Context
So after researching a bit about UI toolkit, i decided to use it for my project as i am very used to CSS and i despise the "default/legacy" UI system Unity3D offers.
Unfortunately its on a very early stage of development and they seem to be taking it in a "editor GUI" direction. Regardless i choose it as it made designing the UI, way faster than i could ever do with the usual "Unity3D UI" method of doing things.
Objective
My objective is relatively simple, i want to create a behavior that updates the UI based on some variable while hiding/abstracting this behavior(in other words i want to bind the value of the UI to some integer on a data class).
In the future this will be further complicated due to me slowly migrating everything to a multiplayer context
Main Problem
After hours of searching/reading the documentation, and brute forcing my way into the problem, i managed to reach to a simple solution, which i will abreviate due to me hardcoding some very similar behaviour:
GameObject trackCanvas = GameObject.Find("Canvas");
UIDocument docum= trackCanvas.GetComponent<UIDocument>();
Label foodUI = docum.rootVisualElement.Q<Label>(name: "FoodVar");
if(playerResources!= null){
SerializedObject pR = new SerializedObject(playerResources);
SerializedProperty foodProp = pR.FindProperty("food");
foodUI.BindProperty(foodProp);
}else{
foodUI.Unbind();
}
Pretty simple solution and better yet i saved some thinking time. It all worked like a charm until i try to build it and... I see multiple errors relating to importing UnityEditor which i started removing it(since i pretty much import everything and only on CleanUp i start to see whats necessary or not)
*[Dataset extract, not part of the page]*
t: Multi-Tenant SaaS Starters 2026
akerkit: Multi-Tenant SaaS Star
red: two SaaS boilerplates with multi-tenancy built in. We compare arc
Unfortunately on this very script i couldnt and after rereading the documentation on the fine print(which wasnt so fine...) i read that SerializedObject can't be used in "production/runtime/build" version because it depended on UnityEditor which wouldnt exist on the finalized product.
Which really annoyed me because it was a very eloquent solution.
Suffix
The manual seems to suggest there is ways to go around using UnityEditor namespace. Unfortunately from their very vague tutorial i wasnt able to figure out how it works(im mentioning the tank example which only seems to use unityeditor because they wanted to be able to bind stuff on edit mode, while the binding itself seems to be done through uxml)
I've tried a few things but it all seemed out of context like having some serializedField would magically bind with uxml just because the binding path was the same as variable name
Then i thought well if unity doesnt want me to use editor stuff in runtime mode ill just force it so It shouldnt be that hard to just copy paste some of its class's and then somehow hack it. Unfortunetely Unity not only has a strict proprietary license that doesnt allow you to modify its software in anyway, but some of the annotations, functions, etc... were protected(especially the C stuff that they use)
Then i thought about doing it by hand and i arrived at two options:
Just put food.value = resources.food in some kind of update and hope it doesnt create any kind of issues when i migrate it to a multiplayer context
Or do something more complicated like some kind of delegate i would call that would update the UI, being more efficient in theory due to me only updating whats needed to.
Since im doing an RTS, i think the values will be changing constantly, so im very divided on both. Making me want to stick to the solution that was already done
This is all the more stressful when i hate how the documentation is structured, how difficult it is to go around the source code, and the worse how it feels like the documentation goes in length for behavior that is very similar to CSS
TL;DR:
Is there an alternative to BindProperty() in UI toolkit that doesn't rely on Unity Editor?